Aim of the exercise: Collect every line in the records below that contains the word "knee".
┌──
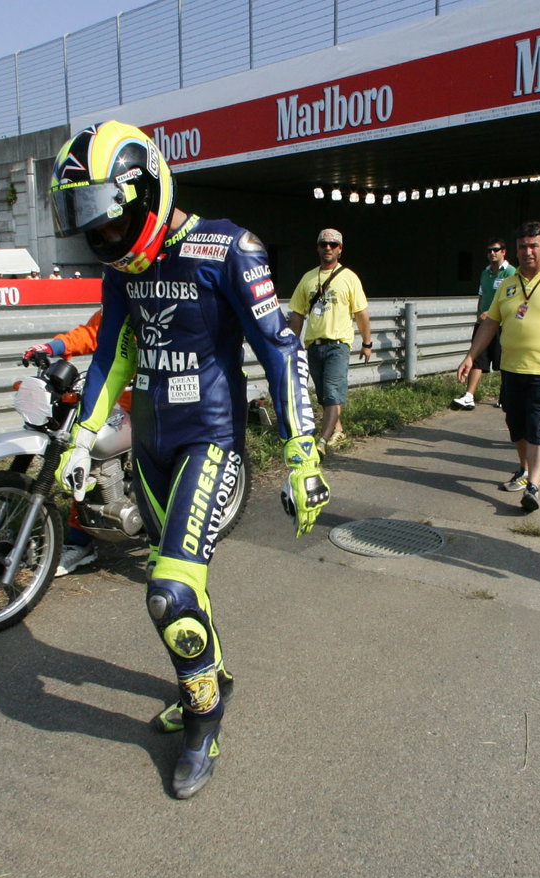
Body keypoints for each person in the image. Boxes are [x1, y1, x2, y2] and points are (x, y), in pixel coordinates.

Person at [48, 120, 327, 799]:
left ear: (143, 191)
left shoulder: (232, 246)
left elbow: (280, 349)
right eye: (90, 225)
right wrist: (82, 437)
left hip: (210, 442)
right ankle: (210, 676)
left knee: (167, 592)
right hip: (150, 449)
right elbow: (114, 350)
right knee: (186, 593)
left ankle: (204, 721)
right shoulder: (122, 269)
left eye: (110, 220)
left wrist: (303, 454)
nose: (104, 239)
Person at [455, 222, 540, 513]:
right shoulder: (508, 283)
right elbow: (491, 323)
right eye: (522, 247)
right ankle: (524, 469)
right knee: (517, 426)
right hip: (512, 369)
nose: (527, 252)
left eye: (533, 246)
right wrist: (470, 355)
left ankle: (534, 487)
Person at [25, 310, 109, 576]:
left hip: (149, 395)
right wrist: (51, 347)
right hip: (107, 394)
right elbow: (89, 334)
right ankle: (79, 541)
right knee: (77, 457)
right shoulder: (122, 299)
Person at [288, 228, 373, 453]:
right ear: (317, 247)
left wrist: (367, 343)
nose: (328, 248)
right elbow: (297, 314)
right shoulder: (307, 278)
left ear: (340, 249)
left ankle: (322, 442)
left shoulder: (349, 277)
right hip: (314, 346)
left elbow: (361, 314)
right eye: (324, 244)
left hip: (338, 345)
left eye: (333, 245)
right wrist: (291, 346)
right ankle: (338, 430)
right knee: (325, 396)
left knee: (333, 392)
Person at [453, 238, 515, 410]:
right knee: (477, 358)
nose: (492, 253)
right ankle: (469, 395)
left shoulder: (511, 273)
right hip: (483, 323)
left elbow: (512, 300)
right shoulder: (485, 273)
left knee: (503, 362)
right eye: (489, 251)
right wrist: (479, 312)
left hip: (502, 324)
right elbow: (481, 294)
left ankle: (506, 396)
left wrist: (495, 313)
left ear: (504, 251)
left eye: (496, 250)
└──
Exercise output:
left knee: (167, 592)
right knee: (186, 593)
right knee: (517, 426)
right knee: (77, 457)
right knee: (325, 396)
left knee: (333, 392)
right knee: (477, 358)
left knee: (503, 362)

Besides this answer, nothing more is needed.